12,000 acres of N. Idaho timberland eyed for future development

COEUR D’ALENE, Idaho — A lumber company is asking officials in northern Idaho’s Bonner County to rezone timberland to allow the building of a luxury golf community with 1,100 homes.

Officials with Stimson Lumber Co., based in Portland, Ore., said the 12,000 acres is in a prime location between Coeur d’Alene and Sandpoint for the proposed development called Clagstone Meadows.

“A sudden city is what I call it,” Clare Marely, the county’s planning director, told The Spokesman-Review of Spokane. “It’s the largest project we’ve ever seen.”

The current economy could not support such a project but company officials want to have the zoning changed on the land to make the development possible at some future date in anticipation of the economy recovering.

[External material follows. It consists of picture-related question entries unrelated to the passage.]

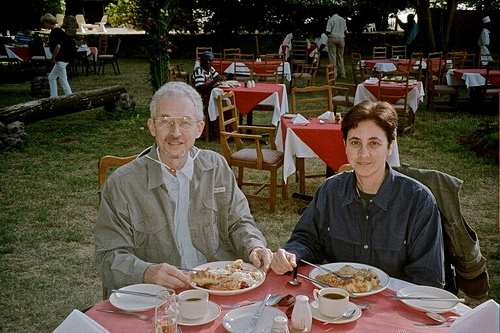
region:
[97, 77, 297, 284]
Man sit eating a meal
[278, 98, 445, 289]
Lady sitting eating a meal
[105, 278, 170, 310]
Saucer sitting on table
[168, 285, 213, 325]
Cup sitting on a saucer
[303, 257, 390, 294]
Plate full of food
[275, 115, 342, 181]
Red and white tablecloth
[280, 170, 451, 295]
Dark blue shirt on woman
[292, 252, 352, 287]
Silverwear on woman's plate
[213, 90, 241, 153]
Back of wooden chair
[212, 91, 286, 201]
Wooden chair sitting on the grass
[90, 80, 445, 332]
father and daughter eating breakfast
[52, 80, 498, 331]
man and woman enjoying breakfast outdoors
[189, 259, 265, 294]
breakfast food served on white china plate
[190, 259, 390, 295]
two white china plates on table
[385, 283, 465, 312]
stainless steel butter knife on top of white plate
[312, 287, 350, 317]
coffee in a white cup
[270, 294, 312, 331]
salt and pepper shakers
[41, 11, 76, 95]
woman in black shirt walking across the lawn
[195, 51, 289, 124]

Stimson Lumber has asked the county for conceptual approval of Clagstone Meadows. If the county’s planning commission gives its approval, the company plans to then seek approval for a planned-unit development that would cluster the homes on about a third of the property while leaving the rest as open space.

According to an economic analysis of the project at the Bonner County Planning Department, the project could be worth $1.5 billion when it’s completed, generate $69 million in construction wages, and produce about 200 service jobs once it’s finished.

“There’s no market for that development today,” said Andrew Miller, Stimson’s chief executive officer. “Absolutely not. But 15 years from now?”

Potentially, the land could be worth more to developers if the county approves the plan being put forward by the lumber company.

“We wouldn’t develop it ourselves,” Miller said. “That’s not our area of expertise.”

Neighbors fear that if the project ever comes to fruition it would ruin the area’s rural lifestyle.

The 12,000 acres includes wetlands and meadows. The development plan includes two 18-hole golf courses, equestrian facilities and a 150-acre lake.